Materials provided ::
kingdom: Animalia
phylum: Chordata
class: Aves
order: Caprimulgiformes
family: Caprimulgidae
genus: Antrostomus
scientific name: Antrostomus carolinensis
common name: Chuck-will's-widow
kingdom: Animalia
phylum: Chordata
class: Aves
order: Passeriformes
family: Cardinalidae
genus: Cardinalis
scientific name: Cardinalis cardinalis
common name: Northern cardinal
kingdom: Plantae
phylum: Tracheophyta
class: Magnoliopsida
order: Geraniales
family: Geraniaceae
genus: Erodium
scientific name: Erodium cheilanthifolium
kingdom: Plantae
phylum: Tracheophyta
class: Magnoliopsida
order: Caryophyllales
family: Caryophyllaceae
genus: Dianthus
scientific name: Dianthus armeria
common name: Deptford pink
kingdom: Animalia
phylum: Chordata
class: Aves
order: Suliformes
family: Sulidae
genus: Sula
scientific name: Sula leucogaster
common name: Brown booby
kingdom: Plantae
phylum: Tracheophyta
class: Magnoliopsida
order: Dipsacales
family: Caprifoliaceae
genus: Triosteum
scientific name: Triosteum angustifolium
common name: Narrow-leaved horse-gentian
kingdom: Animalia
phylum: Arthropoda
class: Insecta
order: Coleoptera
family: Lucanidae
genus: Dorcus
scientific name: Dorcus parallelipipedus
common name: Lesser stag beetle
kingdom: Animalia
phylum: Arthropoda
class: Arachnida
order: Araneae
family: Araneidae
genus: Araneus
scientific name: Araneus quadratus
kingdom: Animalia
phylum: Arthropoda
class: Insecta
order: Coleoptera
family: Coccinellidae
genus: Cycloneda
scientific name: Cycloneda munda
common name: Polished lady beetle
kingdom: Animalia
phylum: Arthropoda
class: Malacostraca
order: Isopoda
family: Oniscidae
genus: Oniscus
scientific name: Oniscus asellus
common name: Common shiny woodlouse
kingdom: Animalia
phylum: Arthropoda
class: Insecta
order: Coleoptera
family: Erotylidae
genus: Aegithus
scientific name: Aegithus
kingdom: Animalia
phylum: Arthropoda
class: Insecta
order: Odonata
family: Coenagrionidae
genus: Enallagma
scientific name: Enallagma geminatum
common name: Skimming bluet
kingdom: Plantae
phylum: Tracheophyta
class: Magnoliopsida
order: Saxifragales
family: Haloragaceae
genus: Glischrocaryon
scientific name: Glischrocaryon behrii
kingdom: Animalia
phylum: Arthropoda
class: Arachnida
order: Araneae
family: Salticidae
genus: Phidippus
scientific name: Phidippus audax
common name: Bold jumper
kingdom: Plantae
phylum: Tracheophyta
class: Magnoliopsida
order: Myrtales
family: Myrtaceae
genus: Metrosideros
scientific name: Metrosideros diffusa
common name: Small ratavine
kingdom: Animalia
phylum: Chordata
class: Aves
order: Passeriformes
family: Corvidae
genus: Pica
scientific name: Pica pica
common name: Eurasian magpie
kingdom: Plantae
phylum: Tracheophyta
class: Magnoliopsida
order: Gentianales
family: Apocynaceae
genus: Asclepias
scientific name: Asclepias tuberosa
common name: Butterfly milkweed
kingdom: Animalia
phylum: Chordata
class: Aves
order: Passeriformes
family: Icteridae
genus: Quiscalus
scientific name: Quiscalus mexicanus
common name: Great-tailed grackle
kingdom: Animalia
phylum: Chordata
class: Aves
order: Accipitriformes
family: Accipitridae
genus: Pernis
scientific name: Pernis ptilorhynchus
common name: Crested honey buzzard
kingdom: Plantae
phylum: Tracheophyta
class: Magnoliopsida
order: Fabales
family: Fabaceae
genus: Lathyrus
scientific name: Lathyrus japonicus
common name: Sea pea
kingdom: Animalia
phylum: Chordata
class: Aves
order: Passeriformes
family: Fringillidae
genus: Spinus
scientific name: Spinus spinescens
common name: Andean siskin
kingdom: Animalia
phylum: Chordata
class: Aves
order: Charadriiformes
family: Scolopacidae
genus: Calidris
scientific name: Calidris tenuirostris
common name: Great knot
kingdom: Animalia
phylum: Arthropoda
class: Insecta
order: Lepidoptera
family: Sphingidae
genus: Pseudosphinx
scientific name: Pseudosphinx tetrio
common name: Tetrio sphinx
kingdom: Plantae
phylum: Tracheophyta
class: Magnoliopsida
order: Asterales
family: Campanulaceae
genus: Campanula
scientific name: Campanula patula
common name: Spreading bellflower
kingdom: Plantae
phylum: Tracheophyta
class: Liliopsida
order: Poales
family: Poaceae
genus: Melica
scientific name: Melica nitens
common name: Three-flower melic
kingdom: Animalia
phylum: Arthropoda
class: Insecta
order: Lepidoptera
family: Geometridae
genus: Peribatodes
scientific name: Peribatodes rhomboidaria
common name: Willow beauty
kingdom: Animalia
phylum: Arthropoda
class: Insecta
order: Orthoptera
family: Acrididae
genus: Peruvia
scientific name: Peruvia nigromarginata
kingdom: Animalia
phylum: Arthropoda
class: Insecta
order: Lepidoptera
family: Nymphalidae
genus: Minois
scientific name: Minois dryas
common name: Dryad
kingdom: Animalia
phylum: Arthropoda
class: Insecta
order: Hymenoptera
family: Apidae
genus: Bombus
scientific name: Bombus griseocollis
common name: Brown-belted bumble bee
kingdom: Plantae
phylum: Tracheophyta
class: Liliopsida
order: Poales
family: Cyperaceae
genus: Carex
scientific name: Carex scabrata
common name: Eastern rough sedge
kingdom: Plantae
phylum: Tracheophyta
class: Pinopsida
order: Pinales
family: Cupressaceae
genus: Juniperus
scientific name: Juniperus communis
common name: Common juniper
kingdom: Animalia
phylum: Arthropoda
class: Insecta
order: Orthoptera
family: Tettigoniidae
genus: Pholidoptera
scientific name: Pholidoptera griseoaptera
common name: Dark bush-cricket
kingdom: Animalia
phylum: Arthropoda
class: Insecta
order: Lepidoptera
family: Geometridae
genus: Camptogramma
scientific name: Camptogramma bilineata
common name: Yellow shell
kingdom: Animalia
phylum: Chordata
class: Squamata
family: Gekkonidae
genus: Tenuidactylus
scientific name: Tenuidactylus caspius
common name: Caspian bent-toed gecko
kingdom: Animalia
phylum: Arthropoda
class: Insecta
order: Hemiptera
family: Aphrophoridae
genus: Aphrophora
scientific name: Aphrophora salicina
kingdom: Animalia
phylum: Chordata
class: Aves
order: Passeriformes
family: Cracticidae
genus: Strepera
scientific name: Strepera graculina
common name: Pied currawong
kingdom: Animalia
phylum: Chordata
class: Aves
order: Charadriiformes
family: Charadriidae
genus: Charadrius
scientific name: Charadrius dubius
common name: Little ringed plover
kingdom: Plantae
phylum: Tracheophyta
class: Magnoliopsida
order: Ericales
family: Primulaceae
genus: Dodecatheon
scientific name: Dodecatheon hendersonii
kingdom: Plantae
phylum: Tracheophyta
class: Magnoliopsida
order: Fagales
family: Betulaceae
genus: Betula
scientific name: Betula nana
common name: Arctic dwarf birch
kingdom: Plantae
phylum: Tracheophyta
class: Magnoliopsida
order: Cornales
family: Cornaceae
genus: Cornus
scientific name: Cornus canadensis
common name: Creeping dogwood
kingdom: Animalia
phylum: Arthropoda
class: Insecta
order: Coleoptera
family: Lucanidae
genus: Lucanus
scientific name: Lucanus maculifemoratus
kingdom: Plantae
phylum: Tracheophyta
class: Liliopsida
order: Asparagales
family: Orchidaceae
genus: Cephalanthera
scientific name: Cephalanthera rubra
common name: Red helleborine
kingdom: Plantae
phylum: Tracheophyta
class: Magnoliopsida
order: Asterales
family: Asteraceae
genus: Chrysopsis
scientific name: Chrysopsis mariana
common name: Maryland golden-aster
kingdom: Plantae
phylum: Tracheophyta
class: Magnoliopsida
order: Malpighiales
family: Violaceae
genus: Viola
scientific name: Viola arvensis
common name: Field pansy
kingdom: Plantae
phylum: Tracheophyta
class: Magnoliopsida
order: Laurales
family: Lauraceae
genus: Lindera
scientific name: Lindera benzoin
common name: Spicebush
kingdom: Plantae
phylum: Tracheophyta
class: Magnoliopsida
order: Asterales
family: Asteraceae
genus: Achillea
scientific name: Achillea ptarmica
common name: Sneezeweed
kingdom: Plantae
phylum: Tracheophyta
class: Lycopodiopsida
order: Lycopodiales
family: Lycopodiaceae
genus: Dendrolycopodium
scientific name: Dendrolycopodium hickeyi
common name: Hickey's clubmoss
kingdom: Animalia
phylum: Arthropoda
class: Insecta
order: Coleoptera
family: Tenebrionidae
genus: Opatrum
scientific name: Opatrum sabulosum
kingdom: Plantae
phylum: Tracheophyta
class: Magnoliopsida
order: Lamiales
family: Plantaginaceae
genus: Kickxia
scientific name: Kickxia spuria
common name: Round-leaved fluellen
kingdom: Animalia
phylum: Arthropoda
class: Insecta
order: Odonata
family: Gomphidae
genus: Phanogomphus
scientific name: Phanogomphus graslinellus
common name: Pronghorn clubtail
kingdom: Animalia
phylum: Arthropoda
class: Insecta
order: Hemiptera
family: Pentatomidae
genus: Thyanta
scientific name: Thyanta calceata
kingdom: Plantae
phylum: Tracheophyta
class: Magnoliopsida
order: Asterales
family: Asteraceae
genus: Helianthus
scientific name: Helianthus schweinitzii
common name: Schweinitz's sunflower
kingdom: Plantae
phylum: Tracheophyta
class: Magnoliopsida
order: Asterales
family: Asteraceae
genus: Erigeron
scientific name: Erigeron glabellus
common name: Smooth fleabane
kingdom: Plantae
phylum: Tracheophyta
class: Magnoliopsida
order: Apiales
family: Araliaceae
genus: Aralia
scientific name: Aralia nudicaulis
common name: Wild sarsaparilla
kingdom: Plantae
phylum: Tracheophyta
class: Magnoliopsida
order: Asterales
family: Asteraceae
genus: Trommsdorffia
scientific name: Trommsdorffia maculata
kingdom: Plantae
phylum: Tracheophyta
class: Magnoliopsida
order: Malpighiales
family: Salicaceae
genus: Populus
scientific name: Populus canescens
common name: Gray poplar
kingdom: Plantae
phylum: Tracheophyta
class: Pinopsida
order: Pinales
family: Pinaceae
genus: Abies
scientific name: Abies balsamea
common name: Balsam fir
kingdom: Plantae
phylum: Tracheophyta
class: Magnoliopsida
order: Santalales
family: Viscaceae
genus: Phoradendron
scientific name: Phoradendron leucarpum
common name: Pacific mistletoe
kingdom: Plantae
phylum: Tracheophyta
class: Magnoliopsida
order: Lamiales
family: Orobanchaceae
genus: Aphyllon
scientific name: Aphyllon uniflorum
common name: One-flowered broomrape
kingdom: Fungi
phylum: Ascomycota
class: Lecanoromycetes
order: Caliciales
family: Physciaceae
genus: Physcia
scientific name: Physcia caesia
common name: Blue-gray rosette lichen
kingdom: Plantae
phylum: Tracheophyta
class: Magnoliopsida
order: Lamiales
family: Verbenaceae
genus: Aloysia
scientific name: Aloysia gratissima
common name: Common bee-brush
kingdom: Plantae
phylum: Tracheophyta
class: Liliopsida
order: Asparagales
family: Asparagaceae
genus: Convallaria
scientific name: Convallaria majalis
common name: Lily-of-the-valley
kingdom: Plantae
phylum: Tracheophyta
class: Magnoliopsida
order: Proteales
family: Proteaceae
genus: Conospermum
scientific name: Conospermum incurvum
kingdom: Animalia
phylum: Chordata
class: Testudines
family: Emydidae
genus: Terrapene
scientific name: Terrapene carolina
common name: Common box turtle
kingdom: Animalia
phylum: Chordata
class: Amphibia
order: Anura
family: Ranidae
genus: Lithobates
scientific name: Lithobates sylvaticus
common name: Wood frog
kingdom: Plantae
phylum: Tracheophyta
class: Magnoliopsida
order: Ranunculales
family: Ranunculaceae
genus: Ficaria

Task objective :: In the part of the lines that opens with the line containing "genus: Pseudosphinx" and closes with the line containing "scientific name: Pholidoptera griseoaptera", switch "phylum" to "division" and leave everything else unchanged. Give back only that part.

Written response ::
genus: Pseudosphinx
scientific name: Pseudosphinx tetrio
common name: Tetrio sphinx
kingdom: Plantae
division: Tracheophyta
class: Magnoliopsida
order: Asterales
family: Campanulaceae
genus: Campanula
scientific name: Campanula patula
common name: Spreading bellflower
kingdom: Plantae
division: Tracheophyta
class: Liliopsida
order: Poales
family: Poaceae
genus: Melica
scientific name: Melica nitens
common name: Three-flower melic
kingdom: Animalia
division: Arthropoda
class: Insecta
order: Lepidoptera
family: Geometridae
genus: Peribatodes
scientific name: Peribatodes rhomboidaria
common name: Willow beauty
kingdom: Animalia
division: Arthropoda
class: Insecta
order: Orthoptera
family: Acrididae
genus: Peruvia
scientific name: Peruvia nigromarginata
kingdom: Animalia
division: Arthropoda
class: Insecta
order: Lepidoptera
family: Nymphalidae
genus: Minois
scientific name: Minois dryas
common name: Dryad
kingdom: Animalia
division: Arthropoda
class: Insecta
order: Hymenoptera
family: Apidae
genus: Bombus
scientific name: Bombus griseocollis
common name: Brown-belted bumble bee
kingdom: Plantae
division: Tracheophyta
class: Liliopsida
order: Poales
family: Cyperaceae
genus: Carex
scientific name: Carex scabrata
common name: Eastern rough sedge
kingdom: Plantae
division: Tracheophyta
class: Pinopsida
order: Pinales
family: Cupressaceae
genus: Juniperus
scientific name: Juniperus communis
common name: Common juniper
kingdom: Animalia
division: Arthropoda
class: Insecta
order: Orthoptera
family: Tettigoniidae
genus: Pholidoptera
scientific name: Pholidoptera griseoaptera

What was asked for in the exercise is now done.